Court decision green lights VPS demolition

The fate of Vineland Public School’s 1895 building was sealed Monday with the Ontario Superior Court’s ruling that work on Twenty Valley Public School can resume immediately.

Justice Richard Lococo dismissed Brett House’s application for the extension of an injunction preventing work on the 1895 portion of the former Vineland Public School building.

In dismissing the application, Justice Lococo stated that if the injunction order was granted, it would have been highly likely that students in the Town of Lincoln would have had nowhere to go come the first day of school.

“Yesterday afternoon the Ontario Superior Court ruled against our motion to the extend the temporary injunction against demolition of Vineland’s historic 1895 one-room school house that the Court issued on Tuesday, July 7th,” noted House, spokesman for Friends of Vineland Public School.

“As a result, we have ended our related application for judicial review of the earlier decisions rendered by the Town of Lincoln and the Province of Ontario against designation of the school house as an official municipal or provincial heritage site.”

Chair of the District School Board of Niagara’s Board of Trustees Sue Barnett said the Board is pleased with the ruling.

“Students, their families and the community have been anticipating this new school ever since the conclusion of the ARC in 2013. Our number one focus is to ensure they can begin learning inside the new Twenty Valley Public School on the first day of school on Sept. 8,” said Barnett.

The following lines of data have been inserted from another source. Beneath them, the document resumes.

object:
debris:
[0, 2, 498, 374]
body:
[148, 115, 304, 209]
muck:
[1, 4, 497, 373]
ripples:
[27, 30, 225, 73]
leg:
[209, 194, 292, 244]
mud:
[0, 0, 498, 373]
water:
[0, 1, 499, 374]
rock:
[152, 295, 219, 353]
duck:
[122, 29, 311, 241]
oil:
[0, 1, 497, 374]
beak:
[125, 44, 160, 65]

On July 7 the courts issued an interim injunction, without notice to the school board or Town of Lincoln, preventing further work on the 1895 portion of the former Vineland building.

However, with the favourable decision granted, work can resume to support the goal of having Twenty Valley ready for students on the first day of school.

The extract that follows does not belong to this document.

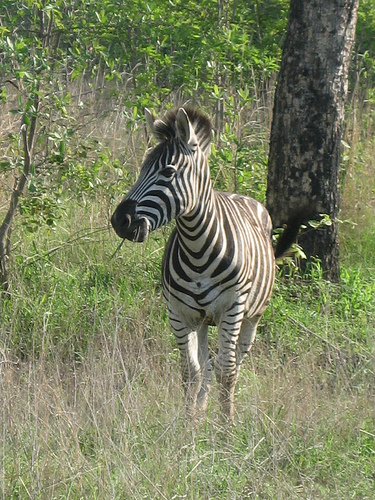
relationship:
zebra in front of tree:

“While we are obviously deeply saddened that this will mean the permanent loss of this architecturally and culturally significant landmark, we are grateful to the Court for its thorough and careful consideration of our arguments in this case,” said House.

“We are also thankful for the wide support our efforts to save Vineland’s last public heritage building received from across our community.”

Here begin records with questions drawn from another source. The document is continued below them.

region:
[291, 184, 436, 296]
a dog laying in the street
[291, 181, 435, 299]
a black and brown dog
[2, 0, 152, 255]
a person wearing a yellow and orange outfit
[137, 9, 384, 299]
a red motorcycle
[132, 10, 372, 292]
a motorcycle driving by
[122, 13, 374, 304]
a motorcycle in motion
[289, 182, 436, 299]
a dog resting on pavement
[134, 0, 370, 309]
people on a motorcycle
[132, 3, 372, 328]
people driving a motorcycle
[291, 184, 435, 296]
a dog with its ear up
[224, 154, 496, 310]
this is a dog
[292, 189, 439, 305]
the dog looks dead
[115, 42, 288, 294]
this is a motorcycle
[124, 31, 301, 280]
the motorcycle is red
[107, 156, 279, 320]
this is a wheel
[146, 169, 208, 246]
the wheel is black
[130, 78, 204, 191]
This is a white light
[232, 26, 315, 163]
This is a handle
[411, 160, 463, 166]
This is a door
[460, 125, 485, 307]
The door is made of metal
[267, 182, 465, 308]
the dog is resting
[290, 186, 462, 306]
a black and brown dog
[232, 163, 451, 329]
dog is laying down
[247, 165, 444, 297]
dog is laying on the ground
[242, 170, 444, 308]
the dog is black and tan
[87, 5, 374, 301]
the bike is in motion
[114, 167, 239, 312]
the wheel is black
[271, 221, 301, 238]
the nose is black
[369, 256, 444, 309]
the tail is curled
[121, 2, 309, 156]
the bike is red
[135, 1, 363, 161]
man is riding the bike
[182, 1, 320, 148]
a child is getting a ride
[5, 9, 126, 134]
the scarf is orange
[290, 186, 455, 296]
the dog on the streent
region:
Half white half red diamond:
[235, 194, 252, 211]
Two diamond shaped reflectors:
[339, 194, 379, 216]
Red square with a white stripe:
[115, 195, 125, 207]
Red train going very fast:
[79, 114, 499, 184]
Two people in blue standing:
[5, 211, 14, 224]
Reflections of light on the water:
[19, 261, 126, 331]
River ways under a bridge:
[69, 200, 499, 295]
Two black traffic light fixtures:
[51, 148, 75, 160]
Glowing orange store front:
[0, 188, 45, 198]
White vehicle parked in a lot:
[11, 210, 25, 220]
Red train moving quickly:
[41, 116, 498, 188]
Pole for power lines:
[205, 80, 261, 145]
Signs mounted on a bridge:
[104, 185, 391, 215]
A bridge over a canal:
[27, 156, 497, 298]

Cheryl Keddy-Scott, Trustee for Grimsby/Lincoln, said the Board has worked with the community to create a respectful and appropriate recognition of the school’s history.

“We have received overwhelmingly positive feedback for the design of the new school’s foyer, which includes a beautiful homage to the 1895 front façade of the Vineland schoolhouse,” said Keddy-Scott.

In his ruling, Justice Lococo stated that he took comfort that “the construction provided for preservation of the façade of the 1895 school house and its incorporation into the new school. In my view there was an appropriate balance of interest on the part of the school board, considering the heritage aspects of the town and the educational needs of students.”